Minus nasceu como Gabriela Jimeno Caldas, em Bogotá, Colômbia. Ela começou na música como baterista de uma banda punk local chamada Ratón Pérez, à qual ingressou aos 12 anos. Suas habilidades de percussão a levaram a deixar a Colômbia para estudar no Berklee College of Music, onde se formou duas vezes em bateria de jazz e síntese musical. Na escola, ela conheceu sintetizadores de hardware e software e continuou a explorar suas habilidades de bateria experimentando música eletrônica.

Depois de trabalhar como baterista em turnê e ajudar a projetar software de sintetizador, a carreira solo de Minus começou a decolar com o lançamento de seu álbum de estreia em 2020, “atos de rebelião”. Ela criou todo o projeto sozinha, nas profundezas de seu estúdio caseiro no Brooklyn. Composto por batidas geladas e sintéticos firmes, ela descreve o álbum como “sonicamente conciso”, no sentido de que usou intencionalmente instrumentação limitada.

Ao se aproximar de seu recorde de acompanhamento de 2025, ela diz que ansiava por adquirir novos instrumentos, mudar o processo e, com sorte, acabar com um resultado totalmente diferente.

Numa reviravolta repentina, seu aluguel em Nova York quadruplicou por causa das taxas de inflação da COVID-19 e ela teve que deixar a cidade.
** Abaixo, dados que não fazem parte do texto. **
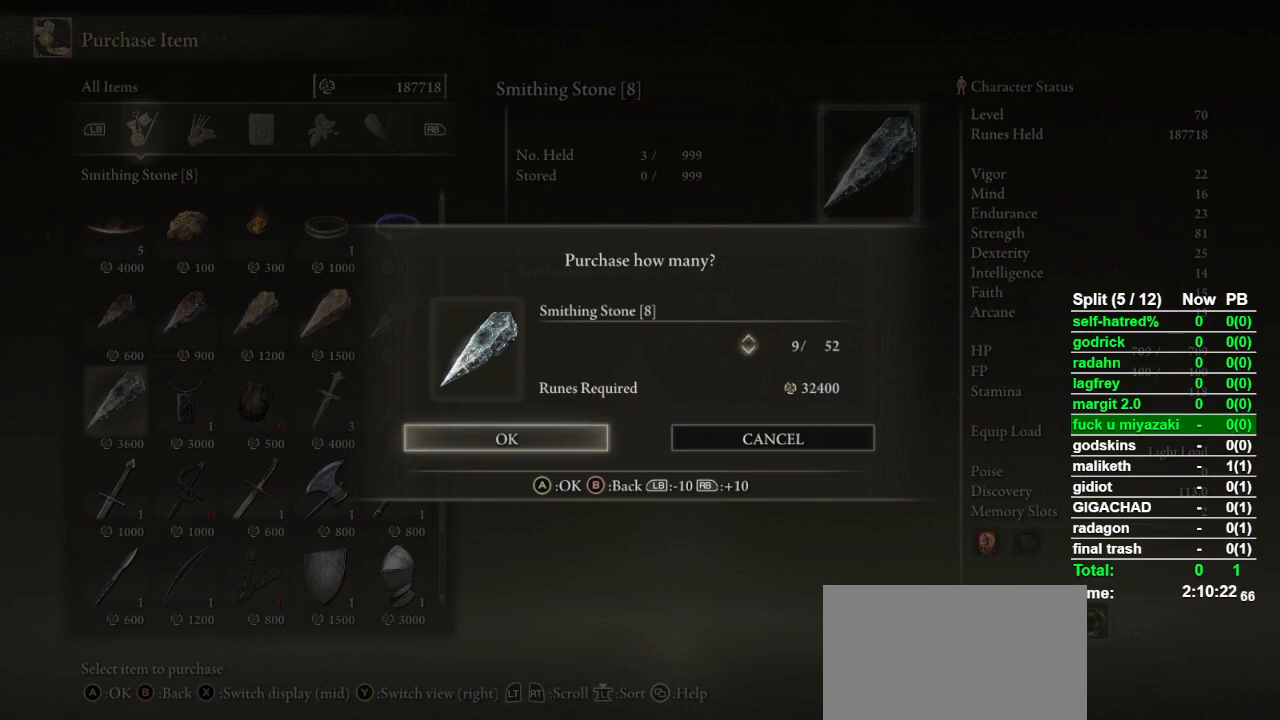
{"buttons": [], "left_stick": "center", "right_stick": "center", "button_events": [[200, "CROSS", "down"], [300, "CROSS", "up"]]}
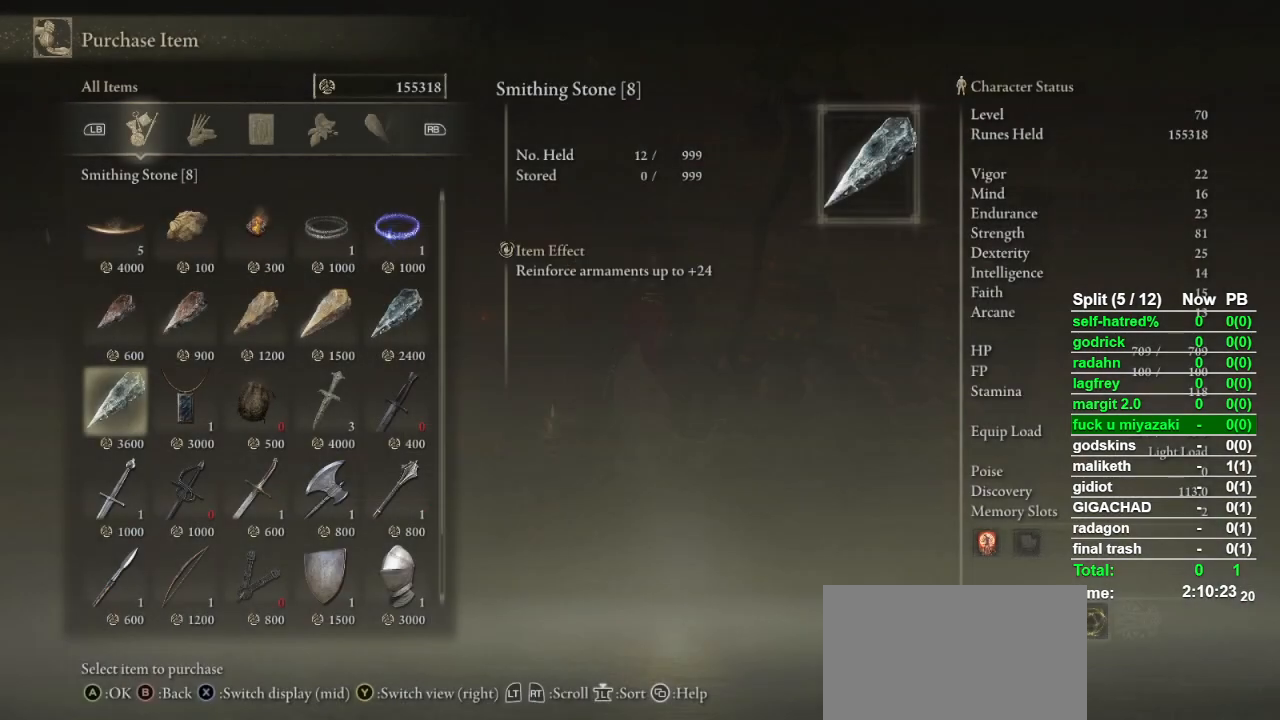
{"buttons": ["CROSS"], "left_stick": "center", "right_stick": "center", "button_events": [[167, "DPAD_LEFT", "down"], [233, "DPAD_LEFT", "up"], [433, "CROSS", "down"]]}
Ela diz que sua vida rapidamente se tornou uma “bagunça”. Mas seus próximos passos foram claros como sempre – em vez de se instalar em um novo apartamento, ela adotou um estilo de vida nômade, tendo como único objetivo fazer novas músicas.

“Eu queria começar e terminar um disco no momento, enquanto tudo isso estava acontecendo e quando me sentia assim”, diz Minus, que diz estar sentindo uma pressão artística autoimposta. “Achei que poderia adiar minha vida pessoal por querer fazer esse disco.”

Ao longo de seis meses, ela pulou de cidade em cidade, vivendo com sua mala e alugando estúdios de gravação. Ela acabou em lugares como Londres, Cidade do México e Seattle. O processo repetitivo de fazer as malas e se instalar em novos lugares permitiu-lhe decifrar facilmente quais caminhos ela queria continuar seguindo e quais deixaria para trás.

Ao longo de sua jornada, ela morou no centro de Los Angeles por um curto período de tempo. Ela diz que acha a cidade um pouco “alienadora” com uma energia “excepcionalmente pesada”. Para sua sorte, o espírito da cidade alinhou-se com a paisagem sonora sonora que ela estava construindo em “Día”.

“Cada vez que estou em Los Angeles por um longo período de tempo, sinto que me retiro mais dentro de mim mesmo. Ficar no centro da cidade também me pareceu muito agressivo, mas familiar para mim”, diz Minus, que notou a falta de pessoas andando, a quantidade de trânsito nas ruas e a natureza ilimitada de Los Angeles.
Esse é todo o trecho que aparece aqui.